Australian prime minister defends move to ditch French submarine contract as ‘the right decision’ at G20 in Rome

 

French president Emmanuel Macron greets Australian prime minister Scott Morrison in Paris in June. Australia’s decision to ditch a $90bn French submarine contract has infuriated Macron but Morrison insists it was the ‘right decision’. Photograph: Thomas Samson/AFP/Getty Images

 

Scott Morrison has doubled down on Australia’s decision to ditch a multi-billion dollar French submarine contract, contradicting Joe Biden’s claims about whether Emmanuel Macron was informed about the move.

Speaking to reporters at the G20 summit in Rome on Saturday, the prime minister insisted Australia had made “the right decision” by ditching the French submarine contract, even though his management of the fracas has infuriated the French president and prompted an implicit public rebuke from Joe Biden.

Morrison insisted he had kept the Biden administration up to date “with the status of the conversations and discussions with the French government”.

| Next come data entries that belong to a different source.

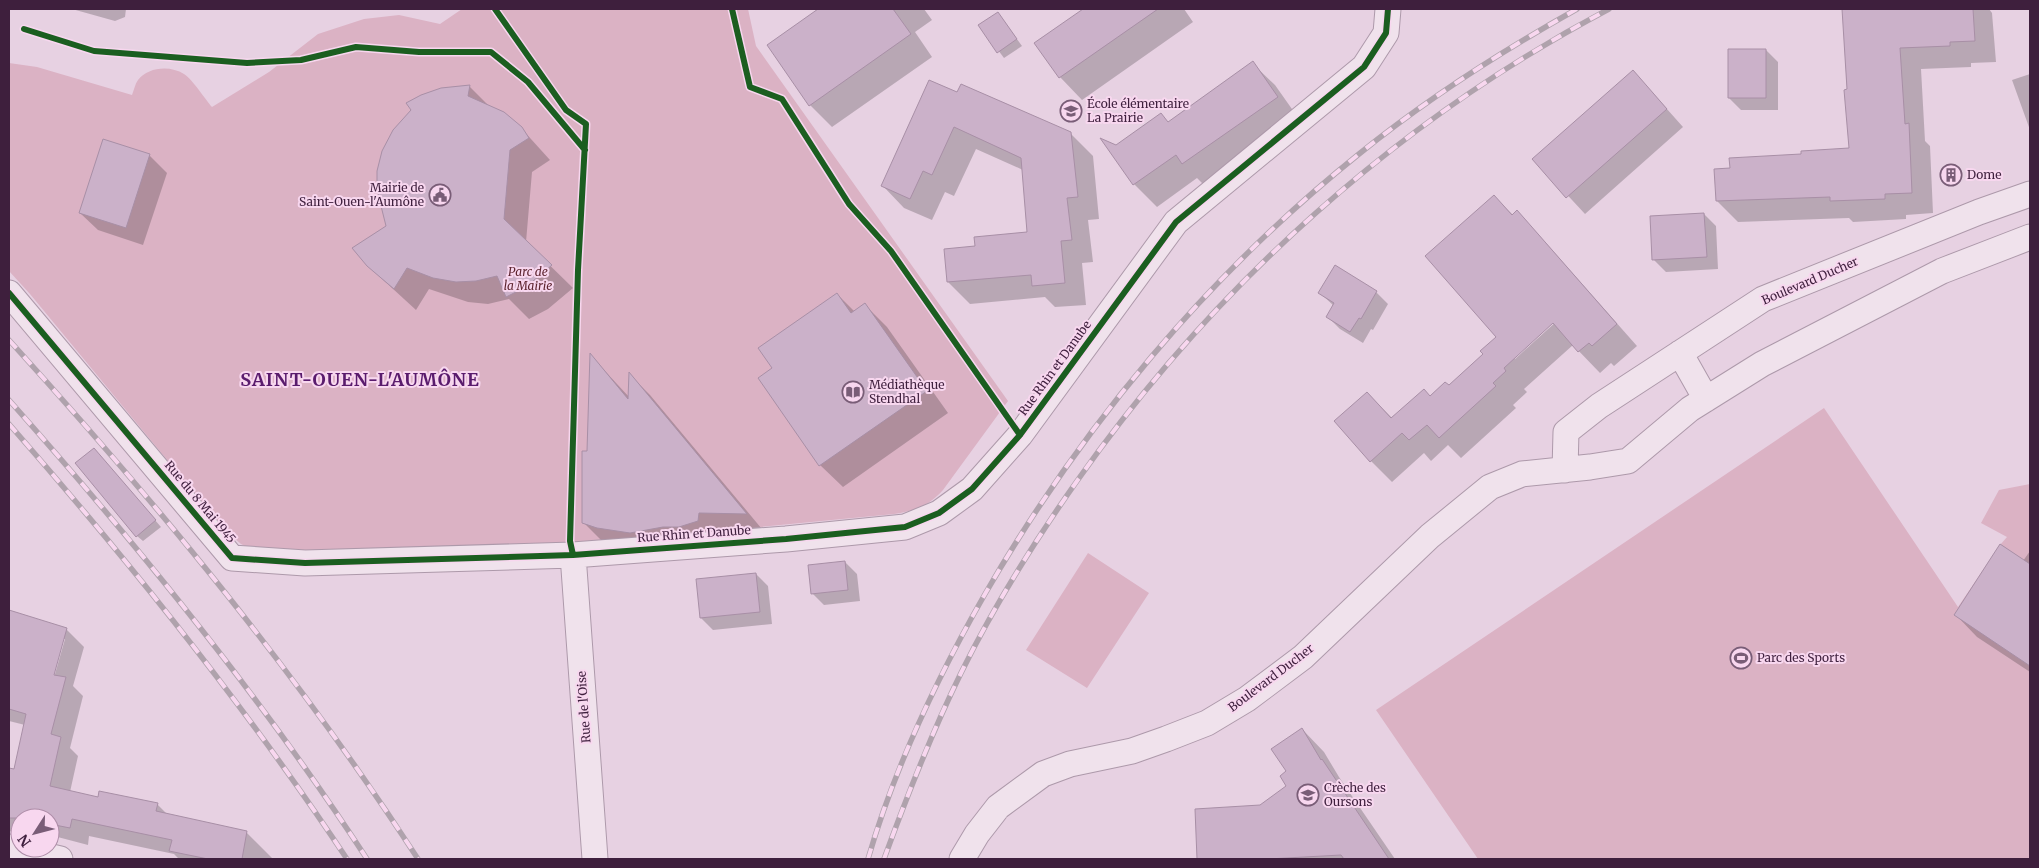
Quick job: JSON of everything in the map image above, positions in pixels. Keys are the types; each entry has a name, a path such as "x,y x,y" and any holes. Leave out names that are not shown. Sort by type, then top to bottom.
{"street":[{"name":"Rue Rhin et Danube","path":"572,555 786,539 905,527 939,513 972,489 1020,435 1176,222 1364,67 1386,33 1388,9"},
{"name":"Boulevard Ducher","path":"1565,470 1566,432 1599,406 1763,299 1841,266 2030,194"},
{"name":"Boulevard Ducher","path":"962,859 977,834 998,807 1043,774 1070,764 1132,751 1207,724 1247,699 1303,657 1430,536 1490,488 1522,474 1628,461 1690,409 1762,364 1942,271 2030,236"},
{"name":"Rue du 8 Mai 1945","path":"9,293 232,558 305,563 572,555"},
{"path":"1680,352 1706,399"},
{"name":"Rue de l'Oise","path":"572,555 595,859"},
{"path":"9,847 60,859"}],"green space":[{"name":"Parc de la Mairie","path":"462,9 748,9 756,46 1008,401 938,496 921,507 894,514 576,545 428,556 255,551 241,544 225,530 9,271 9,63 37,67 132,95 138,80 147,72 172,69 188,77 212,107 269,72 318,34 364,19 399,15 440,24"},
{"name":"Parc des Sports","path":"1824,408 1958,607 2007,537 1981,523 1999,490 2030,484 2030,859 1478,859 1376,710"},
{"path":"1088,553 1149,593 1087,688 1026,650"}],"building":[{"path":"818,9 893,9 911,34 809,106 767,45"},
{"path":"1083,9 1158,9 1059,78 1034,43"},
{"path":"1842,9 1973,9 1975,41 1950,42 1950,46 1900,48 1905,124 1909,123 1912,193 1885,194 1885,199 1830,201 1830,197 1716,201 1714,169 1730,168 1729,158 1801,154 1801,151 1849,148 1844,90 1847,89"},
{"path":"998,12 1017,39 997,53 978,25"},
{"path":"1728,49 1766,49 1766,98 1728,98"},
{"path":"1253,61 1278,97 1182,164 1176,155 1133,185 1100,138 1116,145 1161,113 1168,122"},
{"path":"1633,70 1667,109 1566,198 1532,159"},
{"path":"929,80 957,92 961,84 1071,132 1078,197 1067,198 1072,240 1061,241 1065,283 1032,286 1031,275 947,282 944,249 975,246 974,237 1027,232 1021,158 954,127 932,175 923,171 910,199 881,186"},
{"name":"Mairie de Saint-Ouen-l'Aumône","path":"470,85 468,96 504,112 522,127 529,138 510,150 504,219 552,265 526,287 506,297 497,276 476,281 456,282 433,278 407,268 394,289 367,266 352,248 386,226 377,190 377,171 382,151 393,130 411,110 406,103 441,88"},
{"path":"103,139 150,154 126,228 79,213"},
{"path":"1494,195 1512,215 1517,210 1617,324 1592,346 1589,343 1578,352 1553,323 1504,368 1506,371 1493,383 1496,386 1439,438 1427,425 1409,440 1402,433 1370,462 1334,421 1367,392 1391,418 1424,389 1430,396 1445,382 1449,385 1483,354 1480,351 1496,337 1425,256"},
{"path":"1704,213 1707,257 1652,260 1650,216"},
{"path":"1335,265 1377,291 1361,319 1359,318 1350,332 1326,317 1334,303 1318,293"},
{"path":"837,293 851,313 865,303 927,391 819,466 758,378 772,368 758,348"},
{"path":"590,353 628,399 629,372 747,514 699,513 698,521 679,527 663,527 630,533 597,528 582,523 582,451 587,451"},
{"path":"94,448 156,520 136,537 75,463"},
{"path":"2000,544 2030,564 2030,666 1954,615"},
{"path":"845,561 848,590 811,594 808,565"},
{"path":"756,573 760,612 700,618 696,579"},
{"path":"9,610 67,628 54,675 66,677 51,734 61,737 50,786 98,797 99,791 158,803 156,811 247,831 242,859 208,859 169,851 172,840 72,819 70,828 60,826 60,808 10,808 9,818 9,768 14,769 26,714 9,709"},
{"name":"Crèche des Oursons","path":"1302,728 1321,760 1389,859 1344,859 1341,855 1268,859 1197,859 1195,809 1260,805 1286,786 1280,776 1286,771 1271,749"}],"railway":[{"path":"868,859 904,756 934,690 985,594 1063,471 1152,356 1250,250 1359,154 1411,114 1465,77 1577,9"},
{"path":"884,859 940,719 961,673 1001,599 1045,527 1077,481 1131,409 1189,340 1250,275 1315,213 1384,156 1456,102 1531,53 1609,9"},
{"path":"9,340 172,527 224,591 324,723 418,859"},
{"path":"9,400 57,454 197,623 285,740 367,859"},
{"path":"9,424 99,529 186,636 269,746 347,859"}],"cycle path":[{"path":"495,9 566,110 586,124 578,270 570,541 573,555"},
{"path":"732,9 750,87 782,99 849,204 891,251 1020,435"},
{"path":"9,293 232,558 305,563 573,555 786,539 905,527 939,513 972,489 1020,435 1176,222 1364,67 1386,33 1388,9"},
{"path":"24,29 94,51 247,63 301,60 356,47 419,52 491,52 528,82 585,150"}],"place":[{"name":"École élémentaire La Prairie","path":"1071,111"},
{"name":"Dome","path":"1951,175"},
{"name":"Mairie de Saint-Ouen-l'Aumône","path":"440,195"},
{"name":"Médiathèque Stendhal","path":"853,392"},
{"name":"Parc des Sports","path":"1741,658"},
{"name":"Crèche des Oursons","path":"1308,795"}],"district":[{"name":"SAINT-OUEN-L'AUMÔNE","path":"360,380"}]}
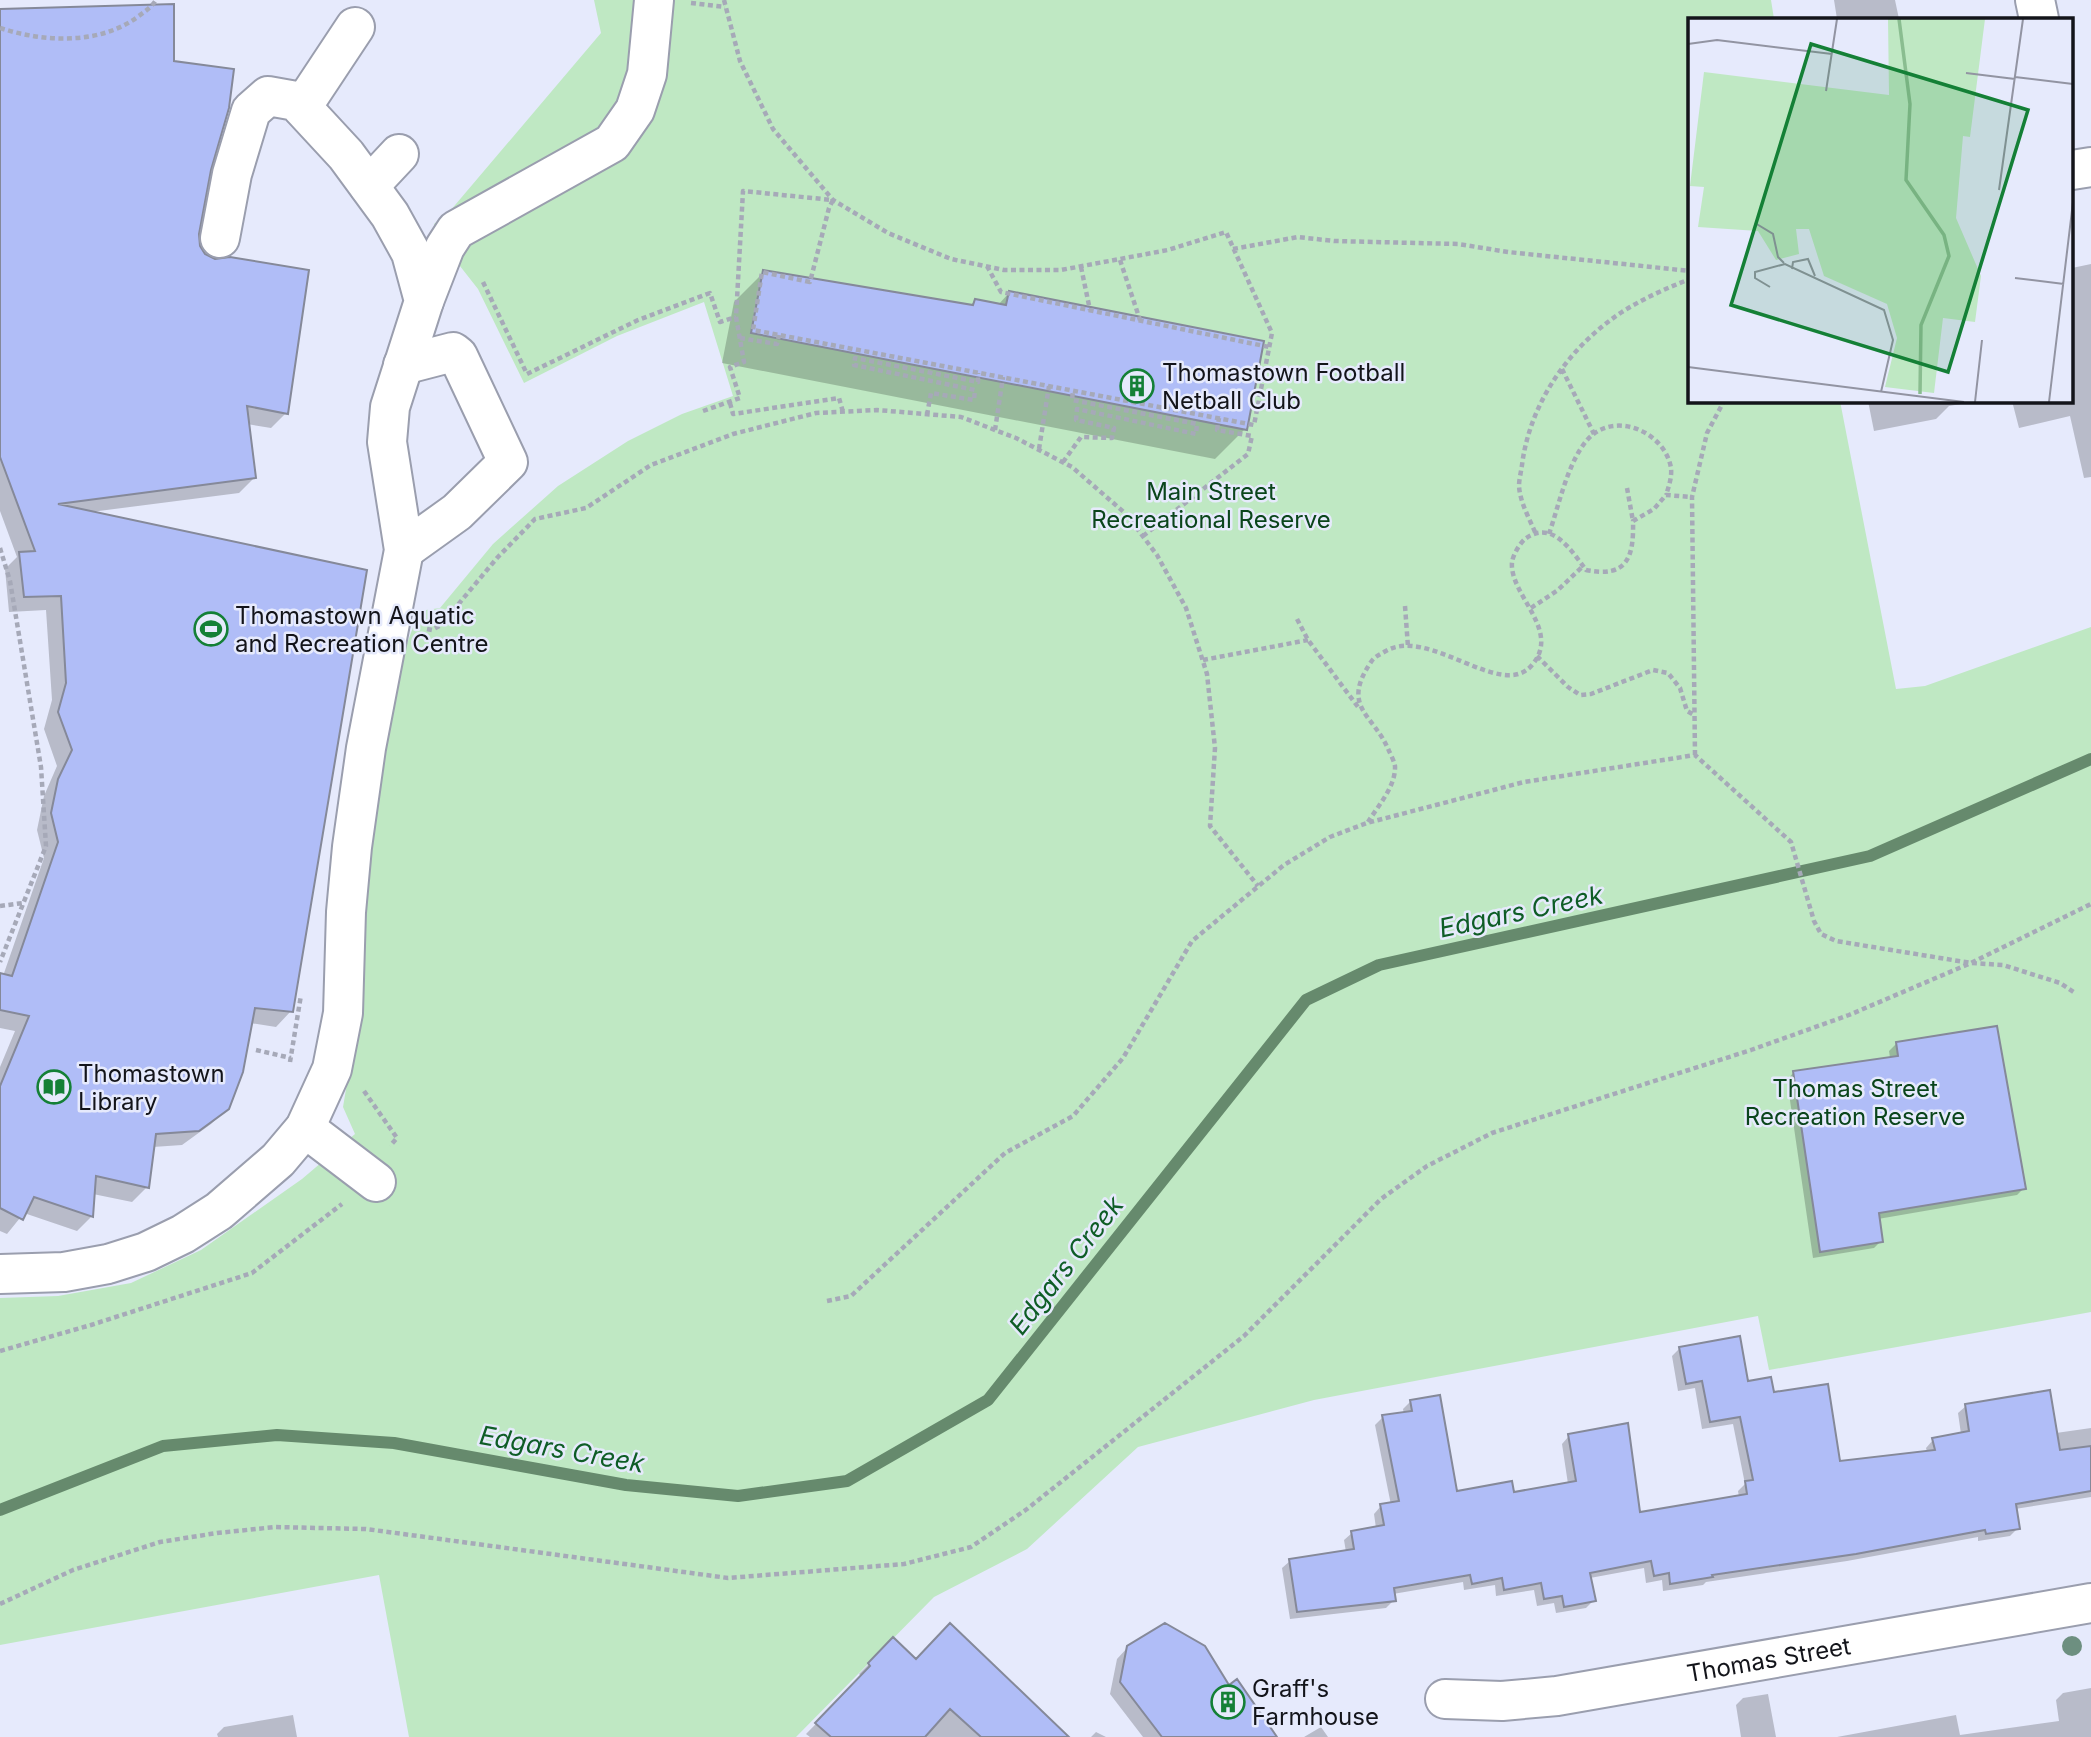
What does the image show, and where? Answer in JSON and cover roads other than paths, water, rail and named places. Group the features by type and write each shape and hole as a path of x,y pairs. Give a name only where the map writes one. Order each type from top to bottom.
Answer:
{"street":[{"path":"0,1275 64,1272 108,1264 146,1252 183,1234 219,1211 278,1160 305,1128 332,1069 343,1013 346,912 352,847 366,748 404,550 387,442 390,407 424,301 445,247 456,230 612,143 635,110 647,74 654,0"},
{"path":"2035,0 2039,18"},
{"path":"302,107 355,27"},
{"path":"220,238 232,174 251,111 268,96 296,101 346,155 390,215 414,259 424,301"},
{"path":"369,186 399,154"},
{"path":"403,365 453,352 458,356 508,462 457,512 404,550"},
{"path":"305,1128 376,1182"},
{"name":"Thomas Street","path":"1445,1699 1502,1701 1558,1696 2091,1604"}],"waterway":[{"name":"Edgars Creek","path":"0,1510 163,1446 277,1435 394,1443 626,1485 738,1496 847,1481 988,1400 1306,1000 1379,965 1870,856 2091,759"}],"place":[{"name":"Thomastown Football Netball Club","path":"1137,386"},
{"name":"Thomastown Aquatic and Recreation Centre","path":"211,629"},
{"name":"Thomastown Library","path":"54,1087"},
{"name":"Graff's Farmhouse","path":"1228,1702"}],"park label":[{"name":"Main Street Recreational Reserve","path":"1211,505"},
{"name":"Thomas Street Recreation Reserve","path":"1855,1102"}]}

But Morrison’s account contradicts an observation from Biden during a meeting with Macron ahead of the G20 summit.

The US president told Macron, with television cameras present, that he was “under the impression that France had been informed” about Australia’s intention to ditch a $90bn contract with the French Naval Group “long before” the Aukus nuclear powered submarine pact was revealed publicly.

France has declared it was “betrayed”, “stabbed in the back” and “deceived” over Australia’s decision to dump the French-backed submarine project worth up to $A90bn (£48bn).

It was unclear whether Biden’s rebuke – which included an observation that the handling of the issue had been “clumsy” – was directed at Morrison, or at his own senior staff. Australian officials suggest Biden’s staff did not keep the president in the loop.

Asked whether the US president had effectively thrown him under the bus, Morrison declared Australia had made the right decision to enter the Aukusagreement with the US and the United Kingdom and “we don’t recoil from that at all”.